The Duke's Perfect Wife
But perhaps this would be better. If he inserted her into his life now, she’d grow so used to being there that when he put his hand out for her, she’d take it and not say no.
He could find some nominal employment for her, let her track down who had these photographs—she was not wrong that they might help his opposition make a fool of him—while he slowly closed his fist about her. So slowly that she’d not know he had her in his grasp until too late.
Eleanor would be with him, at his side, as she was now, smiling her red-lipped smile. Every day, and every night.
Every night.
“Hart?” Eleanor waved a hand in front of his face. “Woolgathering, are you?”
Hart snapped his focus back to her, on the kissable curve of her mouth, the little smile that had once made him determined to have her. In all ways.
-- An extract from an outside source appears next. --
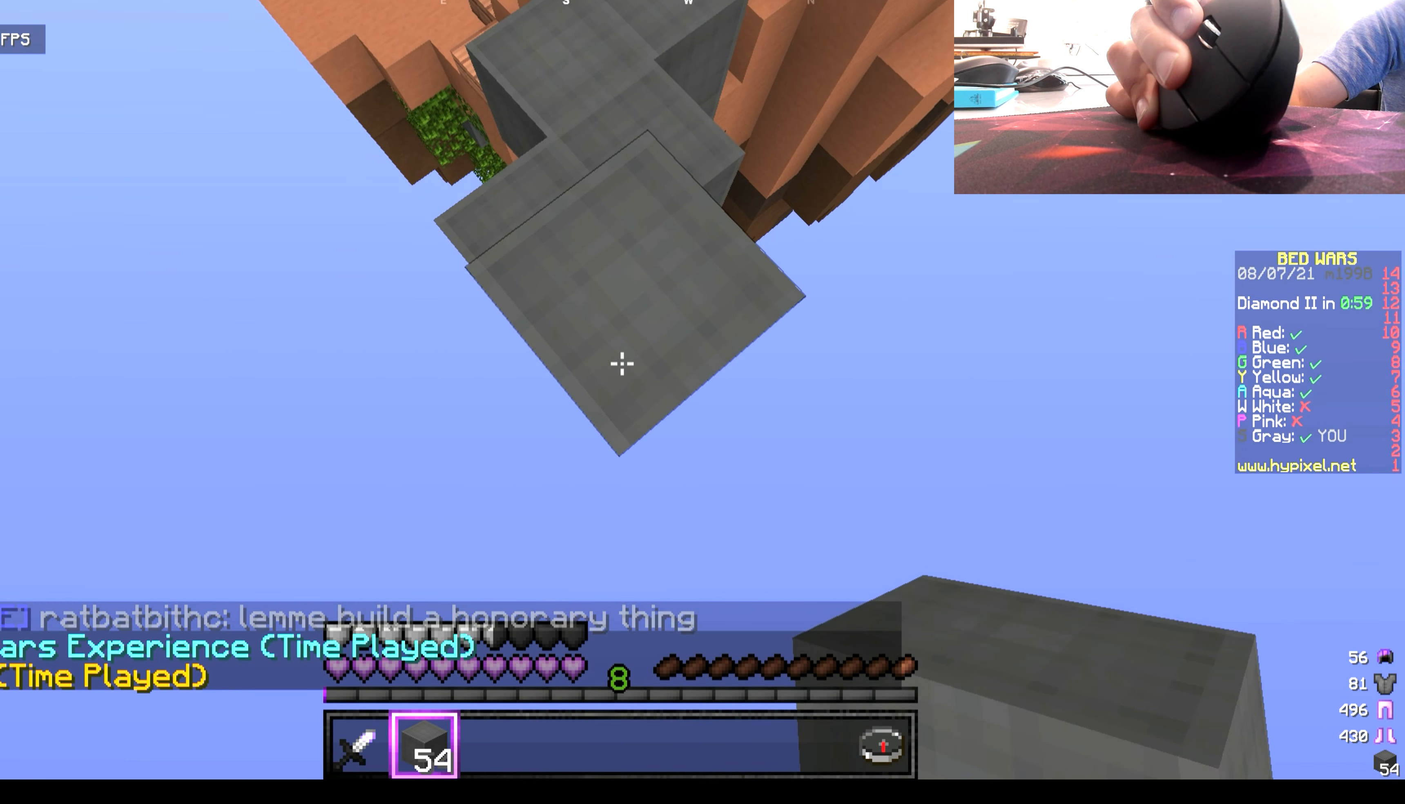
{"keys": ["s"], "mouse": ["right"], "events": []}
Eleanor tucked the photograph into her pocket. “Now, as to salary, it needn’t be large. Something to get us by, that’s all. And accommodations for myself and my father while we’re in London. Small rooms will be fine—we are used to scratching for ourselves, as long as the neighborhood is not too seedy. Father will walk anywhere alone, and I do not want street toughs bothering him. He’d end up trying to explain to his assailants how knives like the one with which they are trying to stab him first came to be made, and finish with a lecture on the best methods of tempering steel.”
“El…”
Eleanor went on, ignoring him. “If you do not wish to admit to engaging me for looking into who sent the photograph—and I can see why you’d need to be secretive—you can tell people that you’ve engaged me to do something else. Typing your letters, perhaps. I did learn to use a typing machine. The postmistress in the village was given one. She offered to teach spinster ladies how to type so that they might be able to find a job in a city instead of waiting in vain for a man to take notice of them and marry them. I, of course, could not move to a city without Father, who will never leave Glenarden for more than a few weeks at a time, but I learned the skill anyway, not knowing when it might become useful. Which it has. And anyway, you must give me a post so that I can earn the money to take us back to Aberdeen.”
“Eleanor!”
Hart heard his voice fill the room, but sometimes the only way to stop her flow was to boom over it.
She blinked. “What?”
One curl dropped from beneath her hat and snaked down her shoulder, a red gold streak on her serge bodice.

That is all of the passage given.